OTHER OPINIONS
DRILLING AND ENERGY: Clean future should be the goal
For the Journal-Constitution
Sunday, September 07, 2008
The controversial bans on drilling offshore and in the Arctic National Wildlife Refuge (ANWR) have preserved precious oil and natural gas reserves owned by the public. Thank an environmentalist for this unintended gift.
But for the bans, we would have wasted these remaining reserves without a strategy. Leasing and drilling would have lowered world oil prices a few cents, benefiting global consumers more than Americans. The federal revenues from royalties, leases and taxes would have been used to meet current federal expenditures. And our remaining publicly owned oil and natural gas would have been substantially depleted. Consequently, our dependence on foreign sources would be even greater —- and the current commodity price crisis likely would be even worse.
We hope this crisis prompts the adoption of a strategy to use the remaining value of our federally owned oil and natural gas reserves to fund a clean, affordable and independent energy future for America. This is a goal worthy of short-term environmental concessions and risks. Virtually all general drilling bans should be lifted. We should permit drilling offshore and in ANWR and require it be done with care.
Before granting additional drilling rights, however, we should fundamentally change the terms of future oil and gas lease agreements to ensure taxpayers capture more of the revenues from our remaining reserves. Today’s agreements provide exceptional profits for the leaseholder when prices rise, so much so that leaseholders have a significant financial incentive to delay production until prices go up.
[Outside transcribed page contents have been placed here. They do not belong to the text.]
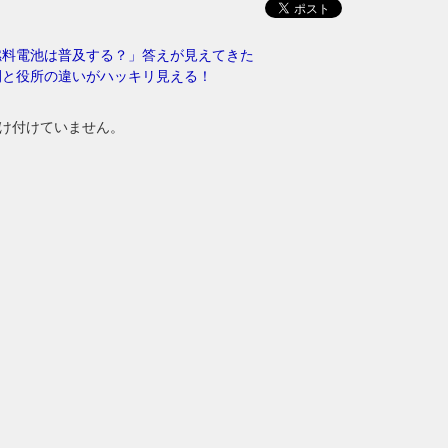
燃料電池は普及する？」答えが見えてきた
間と役所の違いがハッキリ見える！
け付けていません。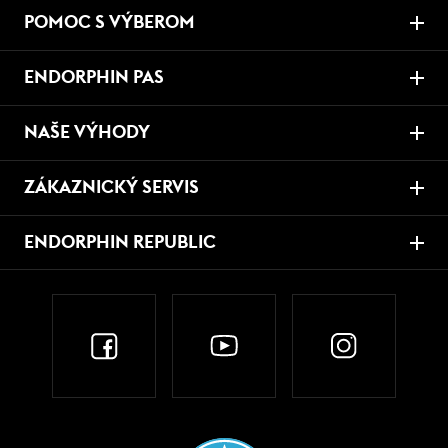
POMOC S VÝBEROM
ENDORPHIN PAS
NAŠE VÝHODY
ZÁKAZNICKÝ SERVIS
ENDORPHIN REPUBLIC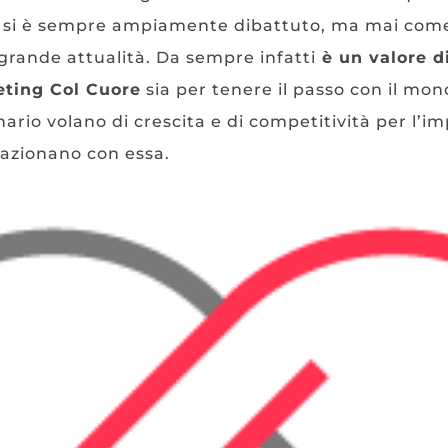
one si è sempre ampiamente dibattuto, ma mai co
ì grande attualità. Da sempre infatti
è un valore d
eting Col Cuore
sia per tenere il passo con il mo
ario volano di crescita e di competitività per l’im
lazionano con essa.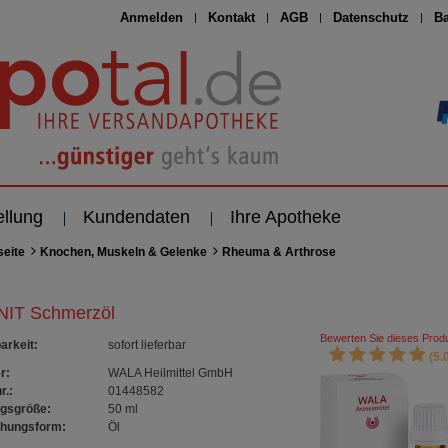
Anmelden
Kontakt
AGB
Datenschutz
Ba
ellung
Kundendaten
Ihre Apotheke
seite
Knochen, Muskeln & Gelenke
Rheuma & Arthrose
IT Schmerzöl
Bewerten Sie dieses Produ
arkeit
:
sofort lieferbar
(5.0
r:
WALA Heilmittel GmbH
r.:
01448582
gsgröße:
50
ml
chungsform:
Öl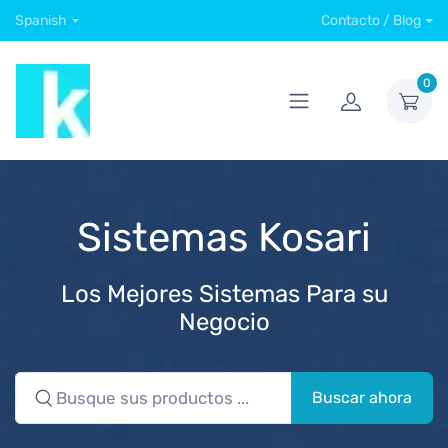
Spanish
Contacto / Blog
0
Sistemas Kosari
Los Mejores Sistemas Para su
Negocio
Buscar ahora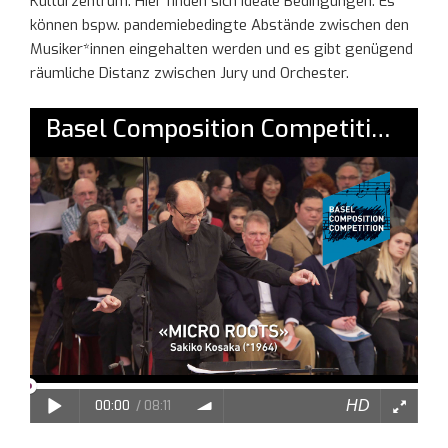
Kulturzentrum. Hier finden sich ideale Bedingungen. Es
können bspw. pandemiebedingte Abstände zwischen den
Musiker*innen eingehalten werden und es gibt genügend
räumliche Distanz zwischen Jury und Orchester.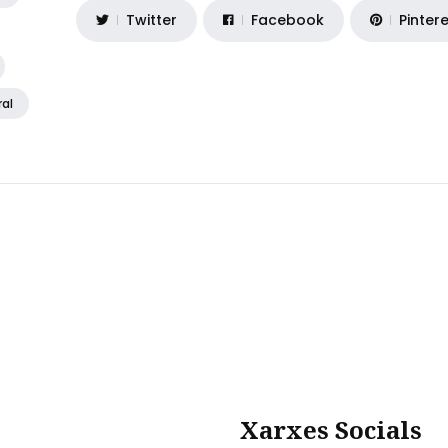
Twitter
Facebook
Pinter
ral
Xarxes Socials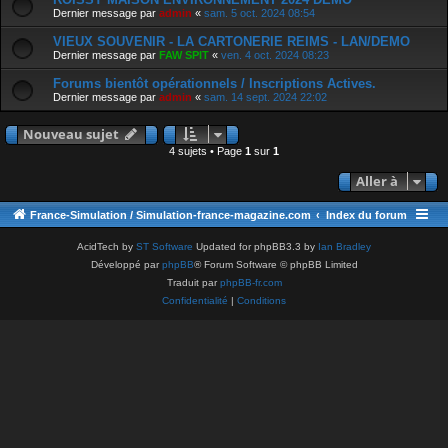
Dernier message par
admin
«
sam. 5 oct. 2024 08:54
VIEUX SOUVENIR - LA CARTONERIE REIMS - LAN/DEMO
Dernier message par
FAW SPIT
«
ven. 4 oct. 2024 08:23
Forums bientôt opérationnels / Inscriptions Actives.
Dernier message par
admin
«
sam. 14 sept. 2024 22:02
Nouveau sujet
4 sujets • Page
1
sur
1
Aller à
France-Simulation / Simulation-france-magazine.com
Index du forum
AcidTech by
ST Software
Updated for phpBB3.3 by
Ian Bradley
Développé par
phpBB
® Forum Software © phpBB Limited
Traduit par
phpBB-fr.com
Confidentialité
|
Conditions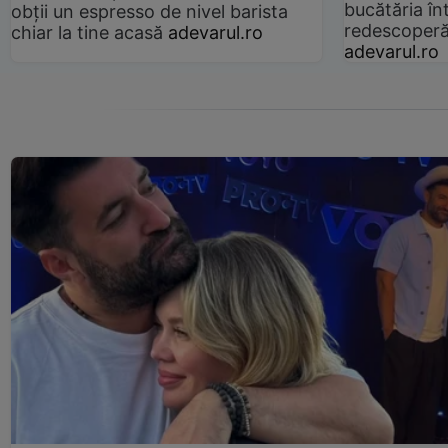
bucătăria înt
obții un espresso de nivel barista
redescoperă 
chiar la tine acasă
adevarul.ro
adevarul.ro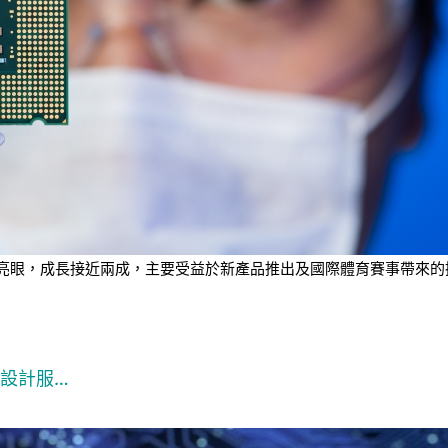
業績表現亮眼，成長接近兩成，主要受益於新產品推出及國際體育賽事帶
C設計服…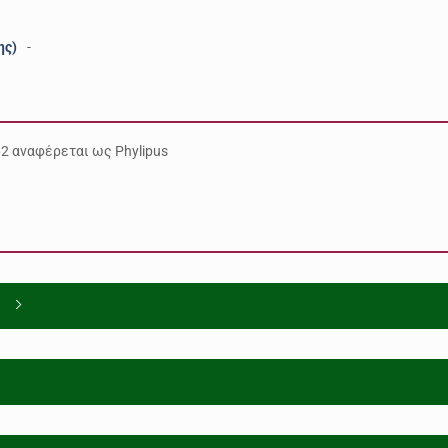
ης)
-
62 αναφέρεται ως Phylipus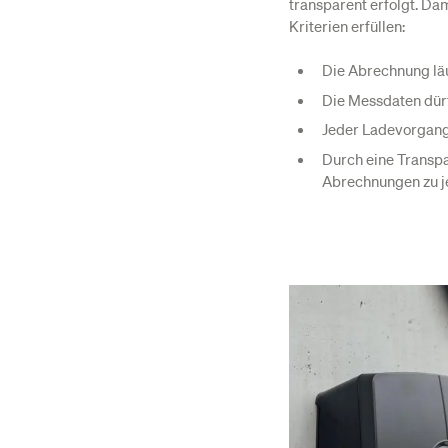
transparent erfolgt. Dam
Kriterien erfüllen:
Die Abrechnung läu
Die Messdaten dü
Jeder Ladevorgan
Durch eine Transpa
Abrechnungen zu j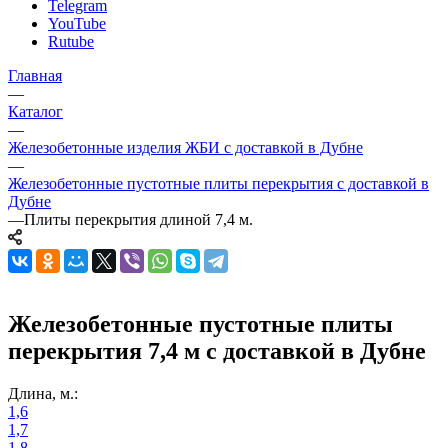
Telegram
YouTube
Rutube
Главная
—
Каталог
—
Железобетонные изделия ЖБИ с доставкой в Дубне
—
Железобетонные пустотные плиты перекрытия с доставкой в
Дубне
—
Плиты перекрытия длиной 7,4 м.
Железобетонные пустотные плиты
перекрытия 7,4 м с доставкой в Дубне
Длина, м.:
1,6
1,7
1,8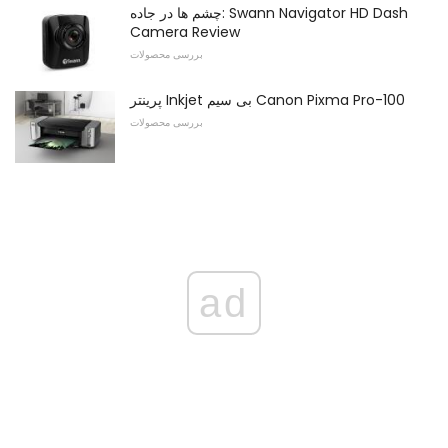
چشم ها در جاده: Swann Navigator HD Dash
Camera Review
بررسی محصولات
پرینتر Inkjet بی سیم Canon Pixma Pro-100
بررسی محصولات
ad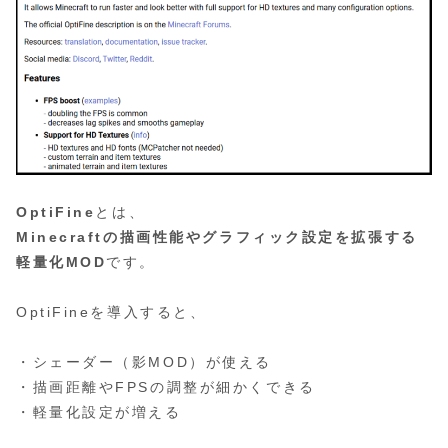
OptiFine
とは、
Minecraftの描画性能やグラフィック設定を拡張する
軽量化MOD
です。
OptiFineを導入すると、
・シェーダー（影MOD）が使える
・描画距離やFPSの調整が細かくできる
・軽量化設定が増える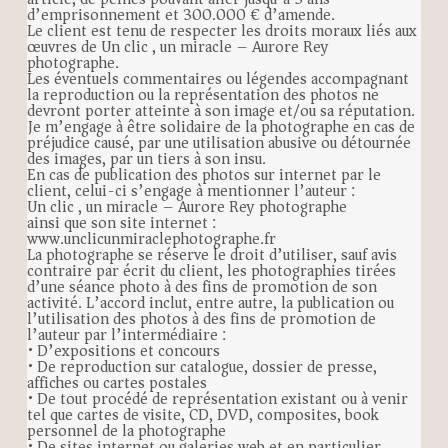
d’emprisonnement et 300.000 € d’amende.
Le client est tenu de respecter les droits moraux liés aux
œuvres de Un clic , un miracle – Aurore Rey
photographe.
Les éventuels commentaires ou légendes accompagnant
la reproduction ou la représentation des photos ne
devront porter atteinte à son image et/ou sa réputation.
Je m’engage à être solidaire de la photographe en cas de
préjudice causé, par une utilisation abusive ou détournée
des images, par un tiers à son insu.
En cas de publication des photos sur internet par le
client, celui-ci s’engage à mentionner l’auteur :
Un clic , un miracle – Aurore Rey photographe
ainsi que son site internet :
www.unclicunmiraclephotographe.fr
La photographe se réserve le droit d’utiliser, sauf avis
contraire par écrit du client, les photographies tirées
d’une séance photo à des fins de promotion de son
activité. L’accord inclut, entre autre, la publication ou
l’utilisation des photos à des fins de promotion de
l’auteur par l’intermédiaire :
• D’expositions et concours
• De reproduction sur catalogue, dossier de presse,
affiches ou cartes postales
• De tout procédé de représentation existant ou à venir
tel que cartes de visite, CD, DVD, composites, book
personnel de la photographe
• De sites internet ou galeries web et en particulier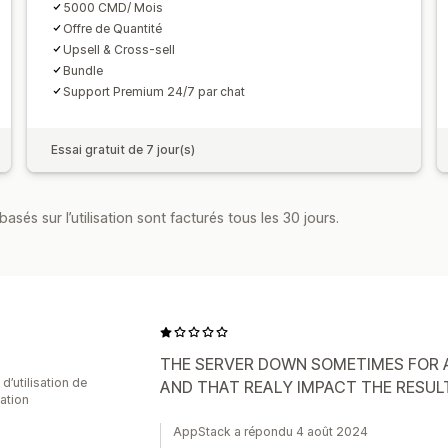
5000 CMD/ Mois
Offre de Quantité
Upsell & Cross-sell
Bundle
Support Premium 24/7 par chat
Essai gratuit de 7 jour(s)
asés sur l’utilisation sont facturés tous les 30 jours.
THE SERVER DOWN SOMETIMES FOR A
d’utilisation de
AND THAT REALY IMPACT THE RESUL
cation
AppStack a répondu 4 août 2024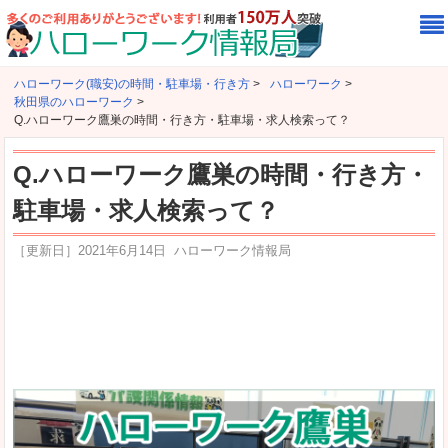
ハローワーク(職安)の時間・駐車場・行き方
>
ハローワーク
>
秋田県のハローワーク
>
Q.ハローワーク鷹巣の時間・行き方・駐車場・求人検索って？
Q.ハローワーク鷹巣の時間・行き方・
駐車場・求人検索って？
［更新日］
2021年6月14日
ハローワーク情報局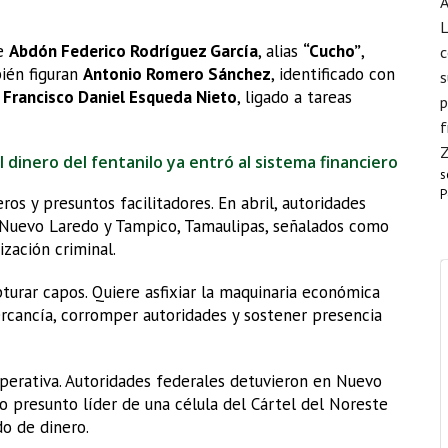
A
L
ce
Abdón Federico Rodríguez García
, alias
“Cucho”
,
c
ién figuran
Antonio Romero Sánchez
, identificado con
s
y
Francisco Daniel Esqueda Nieto
, ligado a tareas
p
f
l dinero del fentanilo ya entró al sistema financiero
s
P
os y presuntos facilitadores. En abril, autoridades
 Nuevo Laredo y Tampico, Tamaulipas, señalados como
zación criminal.
turar capos. Quiere asfixiar la maquinaria económica
rcancía, corromper autoridades y sostener presencia
operativa. Autoridades federales detuvieron en Nuevo
o presunto líder de una célula del Cártel del Noreste
o de dinero.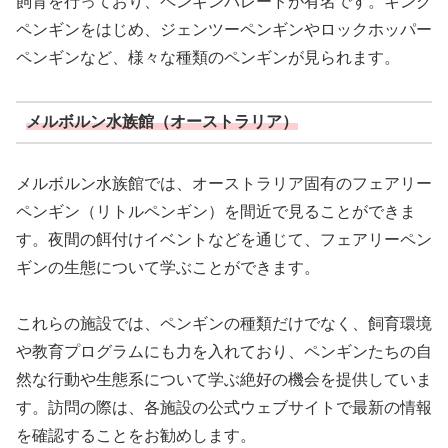
飼育を行っており、ペンギンパレードが有名です。キング
ペンギンをはじめ、ジェンツーペンギンやロックホッパー
ペンギンなど、様々な種類のペンギンが見られます。
メルボルン水族館（オーストラリア）
メルボルン水族館では、オーストラリア固有のフェアリー
ペンギン（リトルペンギン）を間近で見ることができま
す。夜間の餌付けイベントなどを通じて、フェアリーペン
ギンの生態について学ぶことができます。
これらの施設では、ペンギンの種類だけでなく、飼育環境
や教育プログラムにも力を入れており、ペンギンたちの自
然な行動や生態系について学ぶ絶好の機会を提供していま
す。訪問の際は、各施設の公式ウェブサイトで最新の情報
を確認することをお勧めします。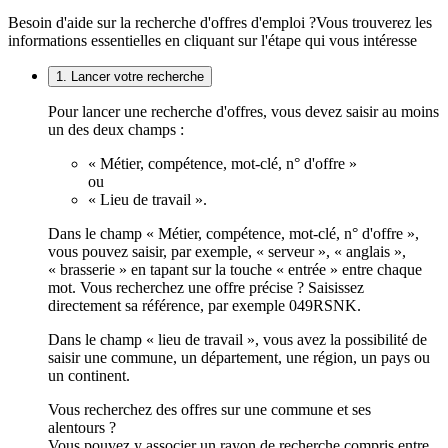
Besoin d'aide sur la recherche d'offres d'emploi ?
Vous trouverez les
informations essentielles en cliquant sur l'étape qui vous intéresse
1. Lancer votre recherche
Pour lancer une recherche d'offres, vous devez saisir au moins
un des deux champs :
« Métier, compétence, mot-clé, n° d'offre »
ou
« Lieu de travail ».
Dans le champ « Métier, compétence, mot-clé, n° d'offre »,
vous pouvez saisir, par exemple, « serveur », « anglais »,
« brasserie » en tapant sur la touche « entrée » entre chaque
mot. Vous recherchez une offre précise ? Saisissez
directement sa référence, par exemple 049RSNK.
Dans le champ « lieu de travail », vous avez la possibilité de
saisir une commune, un département, une région, un pays ou
un continent.
Vous recherchez des offres sur une commune et ses
alentours ?
Vous pouvez y associer un rayon de recherche compris entre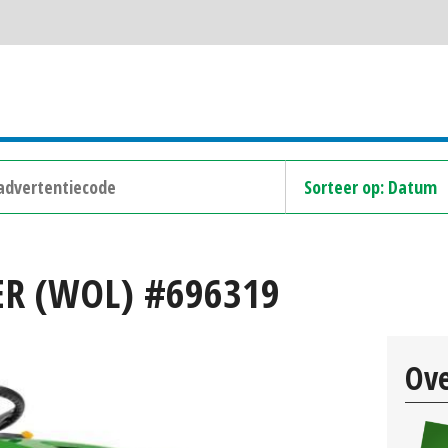
ER (WOL) #696319
Ove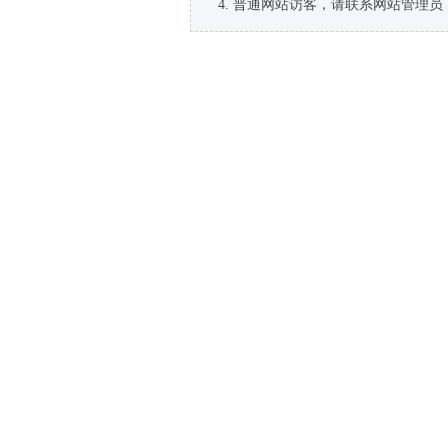
普通网站访客，请联系网站管理员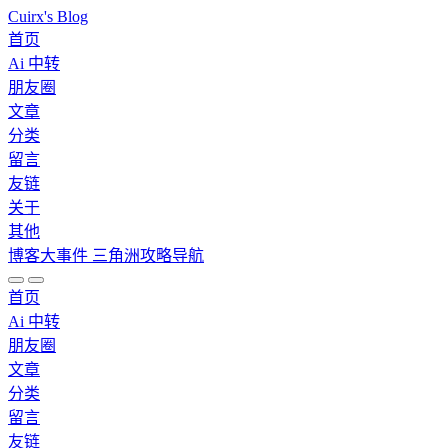
Cuirx's Blog
首页
Ai 中转
朋友圈
文章
分类
留言
友链
关于
其他
博客大事件
三角洲攻略导航
首页
Ai 中转
朋友圈
文章
分类
留言
友链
That must change.
In a huge net win for the environment, the federal revenues from future oil and gas production should be placed in a trust fund and used to create a clean, affordable and independent energy future for America. This must supplement, not replace, other environmental commitments. We should jump-start the necessary federal investments for this secure energy future by immediately issuing bonds against this expected revenue. Perhaps we call them Energy Independence Bonds. Issuing these bonds would ensure that our remaining oil and natural gas revenue is actually used to establish an energy alternative. The bonds would have to be repaid with that revenue.
Opinions differ concerning the volumes of remaining U.S. federal oil and gas reserves and the likely revenues. By any measure, it is an enormous sum. Estimates are in the trillions, assuming competent management.
In a sharp break from current practice, none of these revenues should be shared with host states. Most host states already enjoy revenues from oil and gas production on state lands. They have no legal or inherent claim to federal revenues, and the drilling bans remove any practical expectation. Lifting those bans would give host states windfall benefits from jobs, economic stimulus and tax revenue related to federal production. And most importantly, host states directly benefit from federal revenue used to secure America’s energy independence. We are all in this together.
Simply adopting a plausible U.S. strategy for energy independence would have a positive impact on world oil prices. Absent a significant supply disruption, oil’s economic stranglehold is eliminated if U.S. domestic oil demand stays flat or grows only slightly while U.S. consumption of alternatives to oil, including natural gas, increases by a few percentage points per year. With prompt federal action, we can quickly attain these demand and growth rates and greatly lessen oil’s pressure on prices.
The United States could be virtually free of fossil-fuel use within a few decades —- if we pursue this goal and act aggressively. (Air travel may be the sole exception.) If being fossil-free were the objective, solar and wind would be the two principal sources of alternative energy. Nuclear should be in the mix as well, at least for the foreseeable future. We should rethink biofuels, discouraging those that compete with food or degrade the environment while encouraging those that capture energy from waste. We are intrigued by the promise of a direct current superhighway permitting the efficient transmission of nuclear, solar and wind power throughout the nation.
But we should adopt a strategy before making such tactical decisions. Clean energy technologies developed with federal funding should be federally owned and strategically shared with other nations.
Taking these reasonable steps promptly would avoid the economic train wreck that inexorably seems upon us, while greatly improving our national security. America would again be leading the world, this time toward a sustainable future.
> U.S. Rep. Jim Marshall (D) (left) represents Georgia’s 8th District. U.S. Rep. Roscoe Bartlett (R) represents Maryland’s 6th District.